Required from the data below: the exact lines starting at the line containing "postkomuny nie wywołało" and ending at the line containing "Manuel Yagüe", with both ends kept and all pictures dropped.

▶ **DATASET**:
****

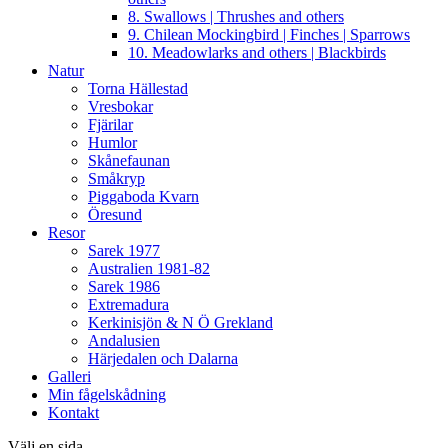
8. Swallows | Thrushes and others
9. Chilean Mockingbird | Finches | Sparrows
10. Meadowlarks and others | Blackbirds
Natur
Torna Hällestad
Vresbokar
Fjärilar
Humlor
Skånefaunan
Småkryp
Piggaboda Kvarn
Öresund
Resor
Sarek 1977
Australien 1981-82
Sarek 1986
Extremadura
Kerkinisjön & N Ö Grekland
Andalusien
Härjedalen och Dalarna
Galleri
Min fågelskådning
Kontakt
Välj en sida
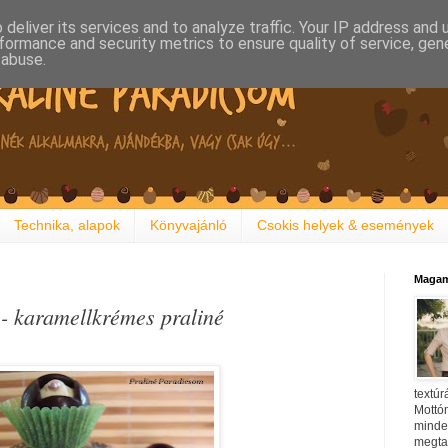
deliver its services and to analyze traffic. Your IP address and
formance and security metrics to ensure quality of service, ge
 abuse.
Technika, alapok
Könyvajánló
Csokis helyek & események
Magam
- karamellkrémes praliné
textúr
Mottóm
minden
megtal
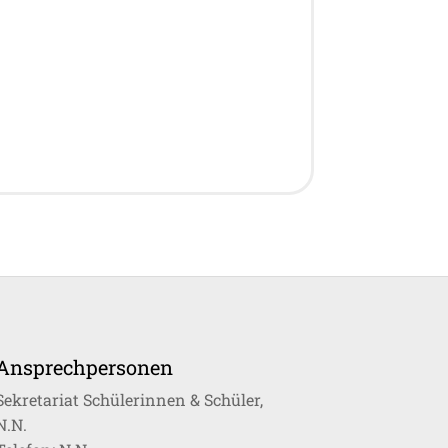
Ansprechpersonen
Sekretariat Schülerinnen & Schüler,
N.N.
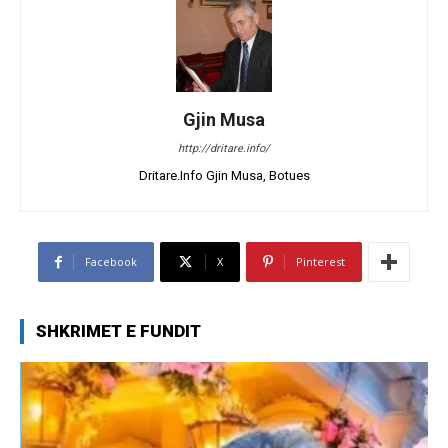
Gjin Musa
http://dritare.info/
Dritare.Info Gjin Musa, Botues
Facebook
X
Pinterest
SHKRIMET E FUNDIT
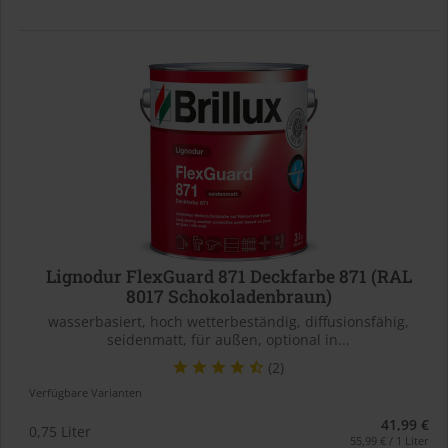
Lignodur FlexGuard 871 Deckfarbe 871 (RAL
8017 Schokoladenbraun)
wasserbasiert, hoch wetterbeständig, diffusionsfähig,
seidenmatt, für außen, optional in...
(2)
Verfügbare Varianten
41,99 €
0,75 Liter
55,99 € / 1 Liter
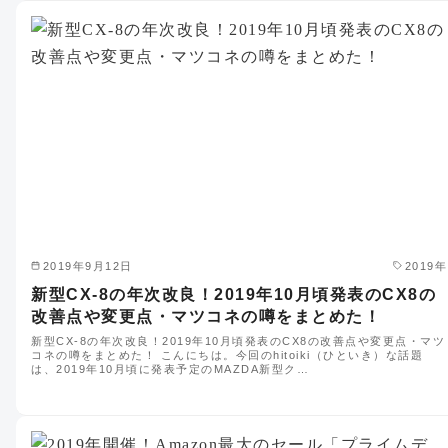
2019年9月12日
2019年
新型CX-8の年次改良！2019年10月頃発表のCX8の
改善点や変更点・マツコネの噂をまとめた！
新型CX-8の年次改良！2019年10月頃発表のCX8の改善点や変更点・マツ
コネの噂をまとめた！ こんにちは。今回のhitoiki（ひといき）な話題
は、2019年10月頃に発表予定のMAZDA新型ク…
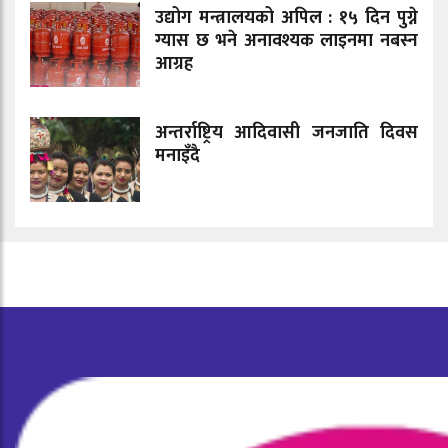
उद्योग मन्त्रालयको अपिल : १५ दिन पुग्ने
ग्यास छ भने अनावश्यक लाइनमा नबस्न
आग्रह
अन्तर्राष्ट्रिय आदिवासी जनजाति दिवस
मनाइँदै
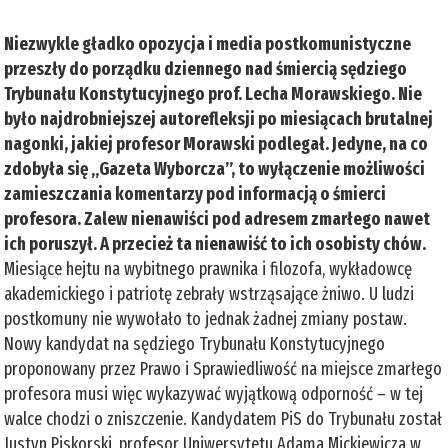
Niezwykle gładko opozycja i media postkomunistyczne
przeszły do porządku dziennego nad śmiercią sędziego
Trybunału Konstytucyjnego prof. Lecha Morawskiego. Nie
było najdrobniejszej autorefleksji po miesiącach brutalnej
nagonki, jakiej profesor Morawski podlegał. Jedyne, na co
zdobyła się „Gazeta Wyborcza”, to wyłączenie możliwości
zamieszczania komentarzy pod informacją o śmierci
profesora. Zalew nienawiści pod adresem zmarłego nawet
ich poruszył. A przecież ta nienawiść to ich osobisty chów.
Miesiące hejtu na wybitnego prawnika i filozofa, wykładowcę
akademickiego i patriotę zebrały wstrząsające żniwo. U ludzi
postkomuny nie wywołało to jednak żadnej zmiany postaw.
Nowy kandydat na sędziego Trybunału Konstytucyjnego
proponowany przez Prawo i Sprawiedliwość na miejsce zmarłego
profesora musi więc wykazywać wyjątkową odporność – w tej
walce chodzi o zniszczenie. Kandydatem PiS do Trybunału został
Justyn Piskorski, profesor Uniwersytetu Adama Mickiewicza w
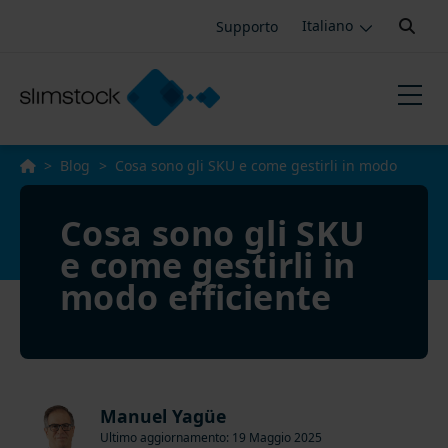
Search:
Supporto
Italiano
>
Blog
>
Cosa sono gli SKU e come gestirli in modo
efficiente
Cosa sono gli SKU
e come gestirli in
modo efficiente
Manuel Yagüe
Ultimo aggiornamento: 19 Maggio 2025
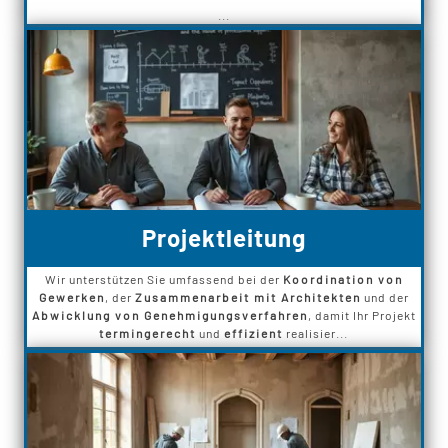
...
Projektleitung
Wir unterstützen Sie umfassend bei der
Koordination von
Gewerken
, der
Zusammenarbeit mit Architekten
und der
Abwicklung von Genehmigungsverfahren
, damit Ihr Projekt
termingerecht
und
effizient
realisier...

****

▶ **TASK SOLUTION**:
postkomuny nie wywołało to jednak żadnej zmiany postaw.
Nowy kandydat na sędziego Trybunału Konstytucyjnego
proponowany przez Prawo i Sprawiedliwość na miejsce zmarłego
profesora musi więc wykazywać wyjątkową odporność – w tej
walce chodzi o zniszczenie. Kandydatem PiS do Trybunału został
Justyn Piskorski, profesor Uniwersytetu Adama Mickiewicza w
Search:
Supporto
Italiano
>
Blog
>
Cosa sono gli SKU e come gestirli in modo
efficiente
Cosa sono gli SKU
e come gestirli in
modo efficiente
Manuel Yagüe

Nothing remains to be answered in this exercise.